A partir de entonces, sea porque los poetas no rimaban y por eso al pueblo llano sus cosas por cargadas de lirismo que estuvieran ni le gustaban ni las admiraban. Poco a poco hasta en las escuelas rurales se dejó de pedir a los muchachos que aprendieran poemas y los dijeran en los actos escolares. En mis años de juventud hasta las putas tenían cuadernos con poemas como Las Abandonadas y los de Héctor J. Díaz, etcétera y ni hablar de las muchachas o de las solteronas. Todo el mundo se sabía por lo menos un poema.
La gran pregunta es ¿acaso la rima, la métrica y esos otros trucos no formaban parte de algo que el pueblo amaba y veneraba?
Este año se le ha dedicado la Feria del Libro, lamentablemente tan mojada, a René del Risco Bermúdez, nieto del poeta Federico Bermúdez el autor de Los Humildes, nacido en un Macorís marinero donde la poesía también rodaba por las calles, que sin dejar de ser moderno, se preocupó por la métrica y la rima dejando sonetos y otros poemas sonoros que han sido ahora publicados y están al alcance de todos.
Las lecturas de sus versos, la escenificación de sus poemas musicalizados que culminaron en el Teatro Nacional con la coreografía de Una primavera para el mundo maravillando al auditorio que se quedó deseando más, nos indican, no solo que puede ayudarse a la resurrección del gusto por la palabra poética a un pueblo embebido en las proezas musculares, sino que es necesario, más que nunca, que los medios dulcifiquen los rigores del politeísmo, y los músicos las vulgaridades que se cantan.
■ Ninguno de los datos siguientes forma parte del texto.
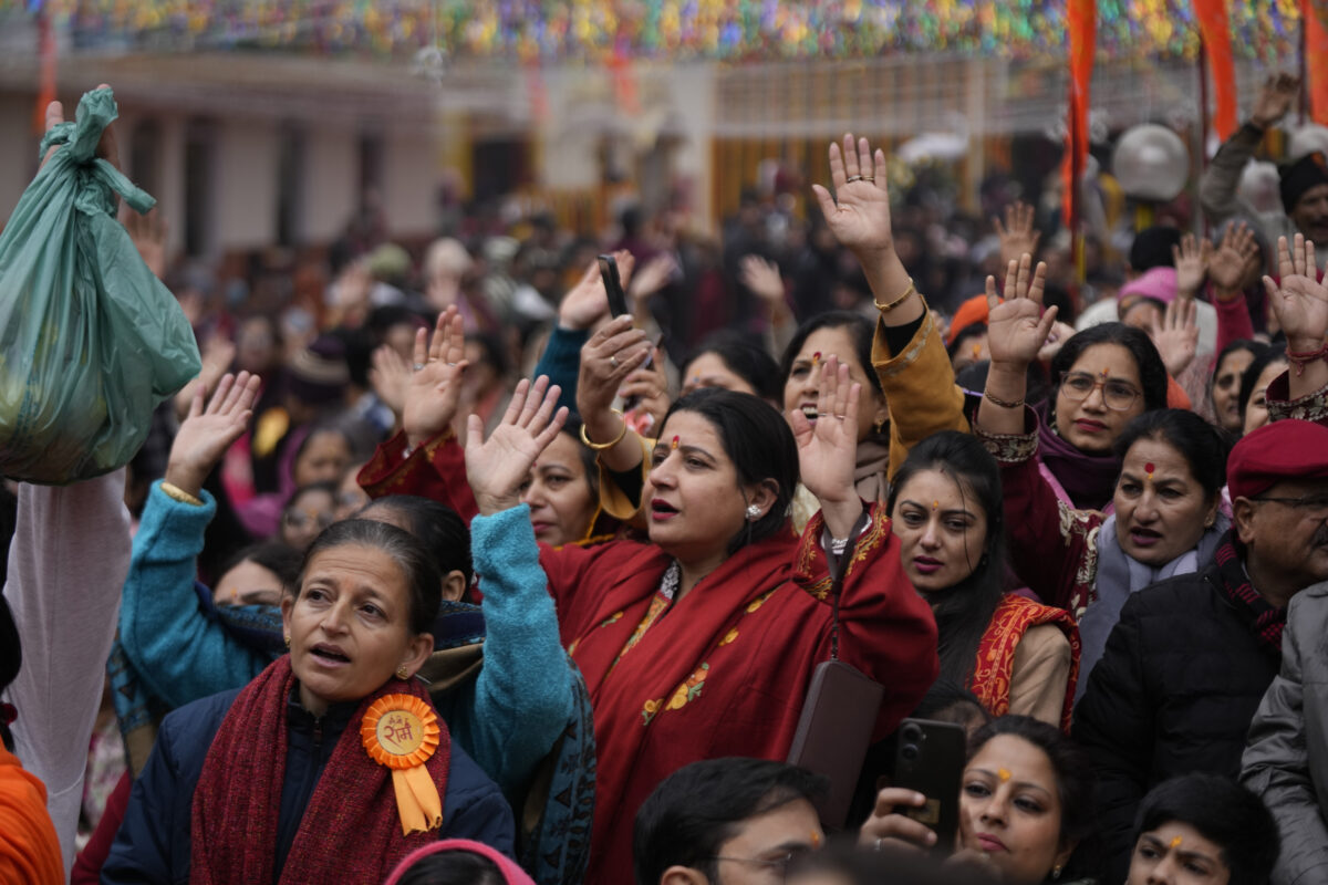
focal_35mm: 83
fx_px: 3062
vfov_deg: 16.5
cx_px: 664
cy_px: 442
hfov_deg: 24.5
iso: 500
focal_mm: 83
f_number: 2.8
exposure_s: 1/2500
Llegó un momento aquella noche para el recuerdo que las introducciones poéticas bien moduladas, con el sentido de las palabras y las emociones, fueron tan o más aplaudidas que las mismas letras convertidas en música, por la gracia misma de su origen: René fue de los últimos poetas rigurosos a pesar de su juventud.
Mientras nos quedamos sin la poesía de Federico Henríquez Grateraux en su columna o en sus presentaciones televisivas y aquí no ha pasado nada. Eso no motiva ningún comentario catastrófico, como lo provoca que al pelotero tal o cual se le dislocó un músculo.
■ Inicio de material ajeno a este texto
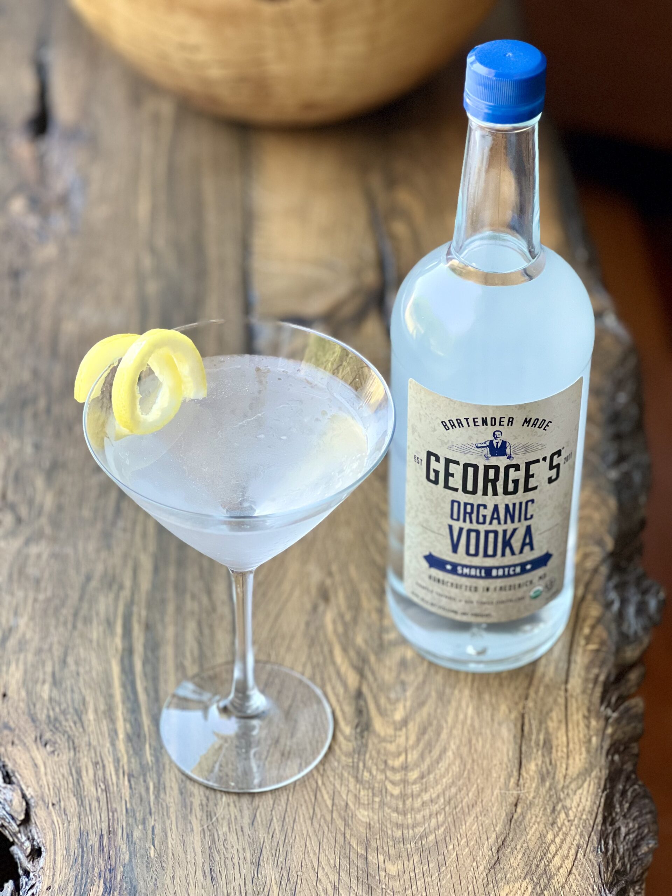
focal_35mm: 77
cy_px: 448
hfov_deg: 19.1
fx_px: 1993
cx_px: 336
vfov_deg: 25.3
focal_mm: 9
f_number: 2.8
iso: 200
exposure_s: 1/121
Cuántos grandes intelectuales, artistas de la pluma, del pincel, del pentagrama han ido desapareciendo sin que eso haya conmovido a este pueblo apático que ve apagarse sus lumbreras y no recoge ni siquiera una ceniza caliente, salvo si se trata de políticos que hubiesen combinado su arte con el de la política.
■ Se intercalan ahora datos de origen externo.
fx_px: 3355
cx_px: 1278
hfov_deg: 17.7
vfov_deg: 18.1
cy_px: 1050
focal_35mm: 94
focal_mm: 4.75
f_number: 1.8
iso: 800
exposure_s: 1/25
Por suerte como contrapartida la Feria dedicada a René aunque no haya sido lo esperado en lo económico por la lluvia, también ha sido una muestra increíble de devoción por la cultura cuando tanta gente desafiando la lluvia pertinaz asistió a los eventos y disfrutó la obra de un poeta, quizás el último que hubiera motivado a un limpiabotas sin saco ni corbata que al verlo pasar, dijera, con admiración y respeto, con la veneración real al talento humano: Ese es una lumbrera, ese es un poeta.